Суетясь больше без толку, по бабушкиному распоряжению, Соня все же нет-нет, но и задумывалась о маме. Не обидны ли ей эти сборы, жмотные и крохоборные, лишающие ее даже ничтожной доли законного наследства? Помогая убирать посуду, книги и картины, которые Рая Полянская взялась переправить через посольство, неужто мама ни разу не почувствовала себя посторонней и обделенной, или ей было все равно? Но Милена Гордеевна не роптала, не просила для себя ничего даже на память, только действительно и сердечно казалась огорченной, что бабушка уезжает навсегда. Соня считала это странным.
Окна в квартире были открыты настежь, бабушка ворчала, что ей не хватает воздуха, и уличный декабрьский холод беспрепятственно проникал внутрь. Соня мерзла страшно и думала, а не хотелось бы и ей тоже взять и уехать далеко-далеко, конечно, не вместе с бабушкой, а самой по себе. И не знала ответа. С одной стороны, было бы любопытно, а с другой – нельзя же бросить мужа Леву.
Сами Фонштейны, вроде не самые преданные советские и позже российские граждане, отчего-то эмиграцию скрыто презирали, считали, что где родился, там и сгодился, и никуда по своей воле бы не уехали. А Роман Израилевич никогда бы не бросил клинику и своих больных, к тому же он очень любил Москву. А на громкие заявления как отъезжающих, так и остающихся, старший Фонштейн отзывался с презрительной интонацией, вообще не желая употреблять высокопарные слова, такие как «миссия», «долг», «Родина» с большой буквы и прочее. Роман Израилевич много раз повторял и при Соне, что подобные слова от частого употребления в различных комбинациях теряют свой смысл и всегда ведут к цинизму. А цинизма он, хоть и хирург, не терпел ни в каком проявлении, ученикам же твердил о необходимости уважать и жалеть даже ту подопытную лягушку, которую им нужно зарезать для урока. И указывал, как некий негласный кодекс, собственное врачебное кредо: «Врач лишь только тогда врач, когда сам побывал на месте больного». Иногда Соне мерещилось даже в разговорах, что Роман Израилевич страдает вместе со своим пациентом от того же диагноза, который определил и призван лечить его же, пациента, муками.

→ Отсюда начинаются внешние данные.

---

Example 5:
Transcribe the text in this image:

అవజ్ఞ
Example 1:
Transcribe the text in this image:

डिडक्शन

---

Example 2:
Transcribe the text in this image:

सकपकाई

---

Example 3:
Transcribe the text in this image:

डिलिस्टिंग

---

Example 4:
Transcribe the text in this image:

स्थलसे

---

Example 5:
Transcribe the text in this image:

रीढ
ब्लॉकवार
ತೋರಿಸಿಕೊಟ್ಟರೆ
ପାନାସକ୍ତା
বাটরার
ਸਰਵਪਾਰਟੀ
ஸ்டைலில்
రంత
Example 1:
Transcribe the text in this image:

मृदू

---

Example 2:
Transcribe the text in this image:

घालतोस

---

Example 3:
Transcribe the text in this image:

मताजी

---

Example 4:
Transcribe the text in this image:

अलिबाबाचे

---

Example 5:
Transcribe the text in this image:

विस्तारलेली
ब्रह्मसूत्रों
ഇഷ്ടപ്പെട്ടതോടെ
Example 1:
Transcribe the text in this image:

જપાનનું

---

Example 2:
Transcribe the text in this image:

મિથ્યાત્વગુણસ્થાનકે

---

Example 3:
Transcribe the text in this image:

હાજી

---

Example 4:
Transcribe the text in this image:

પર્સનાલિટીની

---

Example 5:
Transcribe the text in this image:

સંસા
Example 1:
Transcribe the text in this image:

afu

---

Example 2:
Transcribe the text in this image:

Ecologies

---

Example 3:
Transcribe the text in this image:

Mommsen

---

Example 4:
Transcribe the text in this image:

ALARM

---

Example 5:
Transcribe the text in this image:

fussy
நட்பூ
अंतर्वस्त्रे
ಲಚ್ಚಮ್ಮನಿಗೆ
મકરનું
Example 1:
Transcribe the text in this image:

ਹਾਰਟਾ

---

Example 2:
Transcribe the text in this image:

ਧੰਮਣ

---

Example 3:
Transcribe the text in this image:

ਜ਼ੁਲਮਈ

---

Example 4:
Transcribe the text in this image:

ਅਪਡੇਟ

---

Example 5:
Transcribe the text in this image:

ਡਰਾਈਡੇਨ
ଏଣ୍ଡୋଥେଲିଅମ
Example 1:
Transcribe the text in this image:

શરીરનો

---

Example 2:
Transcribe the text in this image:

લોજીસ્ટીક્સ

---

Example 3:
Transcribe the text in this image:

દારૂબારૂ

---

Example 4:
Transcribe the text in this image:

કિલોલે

И Соня иногда пугалась: что же выйдет, если больной у хирурга Фонштейна, не приведи господь, вдруг умрет? А если и Роман Израилевич тоже уйдет из жизни вместе с ним? Но поскольку Левин отец все еще был жив и вполне здоров, то, значит, у него имелось иное решение проблемы.

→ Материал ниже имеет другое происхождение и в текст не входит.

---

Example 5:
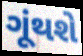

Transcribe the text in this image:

ગૂંથશે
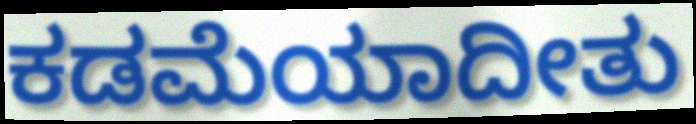
ಕಡಮೆಯಾದೀತು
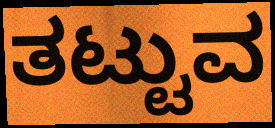
ತಟ್ಟುವ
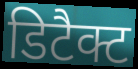
डिटैक्ट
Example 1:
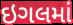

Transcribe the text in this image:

ઇગલમાં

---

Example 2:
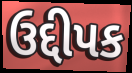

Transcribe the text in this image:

ઉદ્દીપક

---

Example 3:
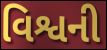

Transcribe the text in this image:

વિશ્વની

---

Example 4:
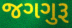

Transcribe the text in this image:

જગગુરૂ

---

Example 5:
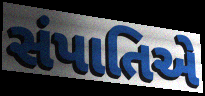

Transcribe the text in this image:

સંપાતિએ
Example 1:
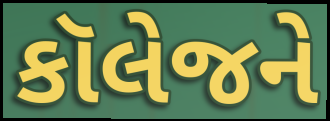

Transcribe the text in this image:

કૉલેજને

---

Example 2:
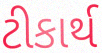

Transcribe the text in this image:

ટીકાર્થ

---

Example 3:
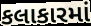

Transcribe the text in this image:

કલાકારમાં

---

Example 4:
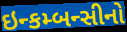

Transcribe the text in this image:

ઇન્કમ્બન્સીનો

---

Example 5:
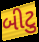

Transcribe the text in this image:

બીટુ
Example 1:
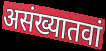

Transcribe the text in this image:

असंख्यातवां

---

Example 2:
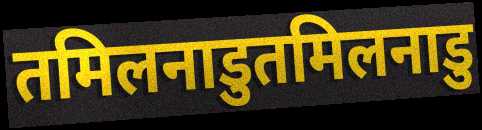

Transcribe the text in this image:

तमिलनाडुतमिलनाडु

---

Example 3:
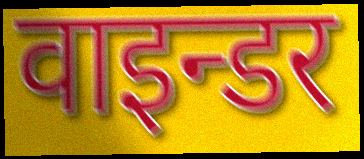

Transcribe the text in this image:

वाइन्डर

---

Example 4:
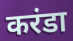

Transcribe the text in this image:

करंडा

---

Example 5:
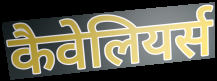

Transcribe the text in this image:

कैवेलियर्स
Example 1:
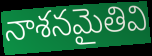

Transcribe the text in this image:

నాశనమైతివి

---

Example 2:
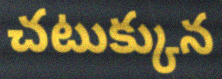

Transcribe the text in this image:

చటుక్కున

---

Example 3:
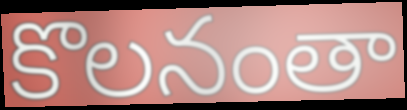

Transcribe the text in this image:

కొలనంతా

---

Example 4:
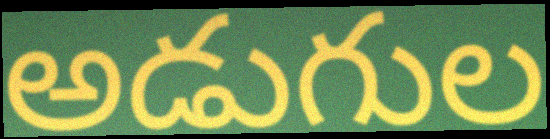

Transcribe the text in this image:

అడుగుల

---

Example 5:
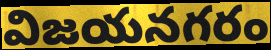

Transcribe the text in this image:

విజయనగరం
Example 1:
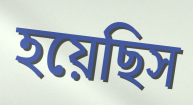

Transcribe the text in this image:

হয়েছিস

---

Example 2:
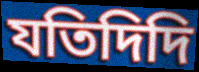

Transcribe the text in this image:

যতিদিদি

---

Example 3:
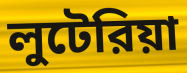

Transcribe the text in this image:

লুটেরিয়া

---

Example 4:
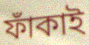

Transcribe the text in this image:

ফাঁকাই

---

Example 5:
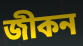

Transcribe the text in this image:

জীকন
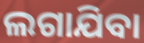
ଲଗାଯିବା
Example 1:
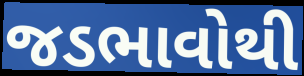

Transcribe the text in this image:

જડભાવોથી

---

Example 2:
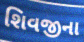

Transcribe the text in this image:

શિવજીના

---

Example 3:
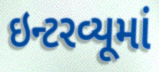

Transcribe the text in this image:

ઇન્ટરવ્યૂમાં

Жаль только, что сам Лева отцовским талантом не обладал. Соня это скоро поняла и из замечаний Романа Израилевича, и из собственных Левиных признаний. Ставший врачом в силу сложившейся традиции, путем родительского внушения убедивший себя в страсти к медицине, Лева был плохим лекарем и еще более скверным диагностом. В отделение ортопедии госпиталя имени Бурденко его приняли только из уважения к отцу, непререкаемому авторитету в области гастроэнтерологии. Лева в госпитале маялся. К операциям его и близко не подпускали, он работал на дежурствах и на обходе, коллеги относились к нему скептически обидно. Однажды, слушая долгие жалобы мужа, Соня все же ласково выпытала у Левы, кем, собственно, он видел себя в жизни. И неожиданное признание очень удивило Соню. Надо же, в детстве и ранней юности ее «рыжий верблюд» мечтал не о чем-нибудь, а о море. И стать желал непременно капитаном нефтеналивного танкера. Почему танкера? А ему нравилось, как звучит само слово «нефтеналивной танкер», а впрочем, отправиться в плавание он был готов на чем угодно, хотя бы и на парусной яхте. Но стоило лишь заикнуться о своей мечте матери, как ей тут же настал естественный конец. Ева Самуэлевна так перепугалась, что из дому исчезли даже книги о мореплавании и путешествиях. И Леве пришлось поступить в медицинский институт. Где он оказался совсем не на своем месте. Он боялся крови, трупов и вообще анатомического театра, а латынь так и не смог зазубрить, микробиология осталась для него лесом темным, как, впрочем, и невропатология, и Лева выбрал ортопедию, как наименьшее из зол.